ON THE OUTSKIRTS OF SAINT-LOUIS, Senegal, Team Posh crashed in an expensive beachside resort; I hitched a ride with a local man to Zebrabar, a campground 20 miles south of the former colonial port where other teams were taking a post-desert layover. After a couple of days deflating, I squeezed into the backseat of Team ReVolvor's gray wagon, piloted by John and Sam Drew, a father-and-son duo from Malmesbury, in southwest England.

The tail end of the winter harmattan winds blew like a blast furnace for three days.

We hammered on to Mauritania's capital, where Team Posh found a restaurant serving heineken and, praise heaven, a passable plate of salty English chips.

As we limped the final 400 miles through Senegal to Banjul, the faded golds of the Sahara dissipated into brick-red, the macadam deteriorating the farther south we drove. Wherever we stopped—Touba, Mbacké, Kaolack—children assailed our ten-car convoy, screeching "Bon-bons!" and "Cadeaux!" while climbing onto bumpers and roofs, reaching through open windows like zombies seeking brains.

And then, with no fanfare except for a billboard advertising Saddam Gunpowder Green Tea, we were on the quiet late- afternoon streets of Banjul. The PDC vanguard had finished several days earlier and been escorted by police to the national soccer stadium, where they paraded around before local politicians. We caught up with them in the lush patio bar of the Safari Garden Hotel to recount our epics late into the night over beans on toast and prodigious quantities of JulBrew, the local lager. The 34 cars that survived our wave were mostly sold to local taxi drivers and fetched a million Gambian dalasis, or roughly $40,000, which was distributed to Banjul's woefully undersupplied Victoria Hospital and other groups.

Sid and Martin made it to the finish line, though not as grandly as planned. A few hours after their departure from Dakhla, Ros Bif blew another gasket, dying in the poorly marked mine field separating Western Sahara and Mauritania.

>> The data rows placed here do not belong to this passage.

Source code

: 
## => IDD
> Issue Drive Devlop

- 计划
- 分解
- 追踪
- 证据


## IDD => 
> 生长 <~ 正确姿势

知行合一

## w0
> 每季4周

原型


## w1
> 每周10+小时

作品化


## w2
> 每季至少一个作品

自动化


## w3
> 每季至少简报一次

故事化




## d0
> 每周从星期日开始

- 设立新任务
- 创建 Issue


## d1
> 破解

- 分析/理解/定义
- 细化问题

She was towed to the outlaw town of Nouadhibou and sold for $300. Sid and Martin were forced to cadge a ride in a guide's truck for the remainder of the trip. Adding further insult, the C rations turned out to be spoiled, causing Martin to spend a night heaving a day's worth of junk food.

Sid's wife, Ann, and older son, Peter, flew down for a family vacation at the Gambian coastal resorts, greeting us at the Safari Garden with two bottles of champagne. Sid grabbed one and uncorked it. All but a fraction of the bubbly spewed out. "Oh, well!" he said, uncorking the second. It did the same thing, leaving him standing there holding a bottle that was half empty.